Wolves by three and last rock in the 11th.


----------



## socco (Jul 14, 2002)

Cyberwolf said:


> I'm gonna go ahead and predict a tie, finally settled after 8 overtimes with curling.
> 
> Wolves by three and last rock in the 11th.


 :rofl:


----------



## abwowang (Mar 7, 2006)

looks like KG is a lil more aggressive than last night.. 

we'll see how it goes


----------



## the main event (Aug 22, 2005)

End of the third 70-68 utah.
Deron Williams is just shooting the threes like crazy!
good game for jaric so far.


----------



## AK-47 (Jul 7, 2005)

deron williams is 70% from the 3 pointer since feb. 22 I think he has shot like 30 threes since then. So that is 70% from 30 or so 3's.


----------



## moss_is_1 (Jun 14, 2004)

Why does Ricky have only 6 shots!?!


----------



## Cyberwolf (May 15, 2003)

Do we really have a lineup in the game of KG, Jaric, McCants, Davis, AND Hassell?

Hmmm, four guard lineup. 

Edit: On the other hand, they all have more rebounds than Blount so maybe Casey is on to something.

SWEEP HARDER!!!!


----------



## the main event (Aug 22, 2005)

we need a clutch player!!!


----------



## the main event (Aug 22, 2005)

who will it be?~?!?!


----------



## moss_is_1 (Jun 14, 2004)

KG hit a big shot, but so did Boozer.


----------



## moss_is_1 (Jun 14, 2004)

****...


----------



## moss_is_1 (Jun 14, 2004)

Ricky hits the 3 this time, still got a chance.


----------



## moss_is_1 (Jun 14, 2004)

Damn!


----------



## AK-47 (Jul 7, 2005)

wow, big game for the jazz's rookie and ak... ak had 15 points, 11 rebounds, 8 assists, 8 blocks.


----------



## the main event (Aug 22, 2005)

i did not understand that last possesion...****ing **** ...ohh what the hell KG is tied with howard.


----------



## moss_is_1 (Jun 14, 2004)

the main event said:


> i did not understand that last possesion...****ing **** ...ohh what the hell KG is tied with howard.

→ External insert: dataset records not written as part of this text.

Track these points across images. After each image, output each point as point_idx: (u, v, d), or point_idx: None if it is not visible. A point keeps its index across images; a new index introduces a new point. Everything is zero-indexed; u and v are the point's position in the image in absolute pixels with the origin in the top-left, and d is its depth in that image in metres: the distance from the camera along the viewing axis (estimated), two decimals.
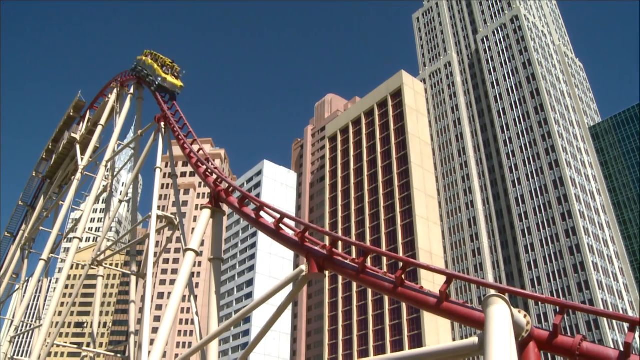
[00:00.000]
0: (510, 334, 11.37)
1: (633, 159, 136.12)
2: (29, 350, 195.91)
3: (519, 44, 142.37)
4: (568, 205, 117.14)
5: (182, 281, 23.55)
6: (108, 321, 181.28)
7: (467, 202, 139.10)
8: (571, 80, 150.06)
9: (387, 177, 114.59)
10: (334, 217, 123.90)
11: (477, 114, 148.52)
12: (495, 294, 12.12)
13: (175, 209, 35.09)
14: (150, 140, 36.76)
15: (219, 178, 26.07)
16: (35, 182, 54.82)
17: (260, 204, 21.43)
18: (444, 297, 13.85)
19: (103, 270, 41.38)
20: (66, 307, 39.49)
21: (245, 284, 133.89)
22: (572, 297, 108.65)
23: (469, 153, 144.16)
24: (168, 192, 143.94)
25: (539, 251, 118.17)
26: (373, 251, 16.73)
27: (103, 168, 41.44)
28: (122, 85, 46.40)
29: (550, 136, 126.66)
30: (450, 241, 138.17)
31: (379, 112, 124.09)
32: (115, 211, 44.44)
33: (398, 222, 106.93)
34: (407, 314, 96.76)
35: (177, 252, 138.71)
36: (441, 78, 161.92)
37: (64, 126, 51.58)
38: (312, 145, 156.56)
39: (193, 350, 21.45)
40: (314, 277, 18.02)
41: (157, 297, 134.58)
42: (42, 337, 33.72)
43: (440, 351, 13.43)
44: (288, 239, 20.17)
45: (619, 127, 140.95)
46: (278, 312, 18.78)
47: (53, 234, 42.00)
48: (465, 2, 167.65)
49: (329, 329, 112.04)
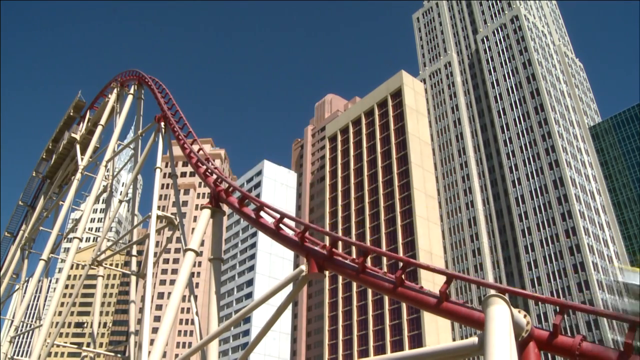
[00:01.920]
0: (510, 334, 11.37)
1: (633, 159, 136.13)
2: (29, 350, 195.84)
3: (519, 44, 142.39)
4: (568, 205, 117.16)
5: (182, 281, 23.53)
6: (108, 321, 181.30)
7: (467, 202, 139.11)
8: (571, 80, 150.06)
9: (387, 177, 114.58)
10: (334, 217, 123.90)
11: (477, 114, 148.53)
12: (495, 294, 12.11)
13: (175, 209, 35.06)
14: (150, 141, 36.71)
15: (219, 178, 26.05)
16: (35, 182, 54.79)
17: (260, 204, 21.41)
18: (444, 297, 13.84)
19: (103, 270, 41.34)
20: (66, 307, 39.47)
21: (245, 284, 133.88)
22: (572, 297, 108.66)
23: (469, 153, 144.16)
24: (168, 192, 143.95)
25: (539, 251, 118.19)
26: (373, 251, 16.72)
27: (103, 168, 41.39)
28: (122, 85, 46.35)
29: (550, 136, 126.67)
30: (450, 241, 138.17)
31: (379, 112, 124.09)
32: (115, 211, 44.42)
33: (398, 222, 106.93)
34: (407, 314, 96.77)
35: (177, 252, 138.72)
36: (441, 78, 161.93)
37: (64, 126, 51.55)
38: (312, 145, 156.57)
39: (193, 350, 21.45)
40: (314, 277, 18.00)
41: (157, 297, 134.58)
42: (42, 337, 33.69)
43: (440, 351, 13.43)
44: (288, 239, 20.16)
45: (619, 127, 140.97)
46: (278, 312, 18.76)
47: (53, 234, 41.97)
48: (465, 2, 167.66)
49: (329, 329, 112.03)
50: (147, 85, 42.02)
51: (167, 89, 38.67)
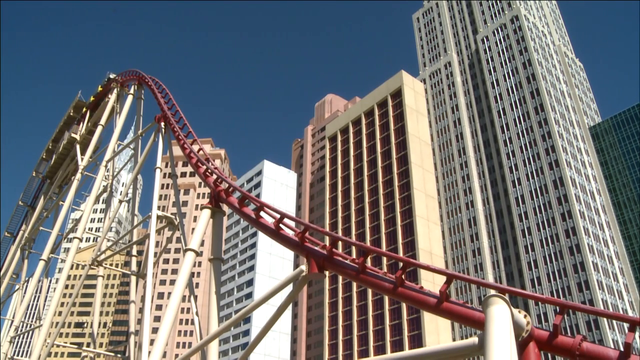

What was the last possesion I wasn't watching on TV?


----------



## the main event (Aug 22, 2005)

when Hassel rebounded the last miss by Williams with 5 seconds on the clock and ran to shoot a mid-range jumper.


----------



## AK-47 (Jul 7, 2005)

did you guys have a timeout remaining?


----------



## endora60 (Jan 5, 2006)

Good game...When Kirilenko gets himself going, though, he's tough to deal with. 

Laurie


----------



## the main event (Aug 22, 2005)

AK-47 said:


> did you guys have a timeout remaining?


No.


----------



## Avalanche (Nov 17, 2005)

gotta stop losin the close ones ....


----------



## Rednecksbasketball (Dec 18, 2003)

Great game. and the reason Hassell drove the ball and took the shot is the Jazz got back on Defense after the missed shot. so had he passed it it would have been a bad pass.


----------



## abwowang (Mar 7, 2006)

yea he could have at least thrown up a 3 instead of a 2..

that pissed me off..

man deron williams came to play.. hes avging like 2.5 threes last 6 games..


----------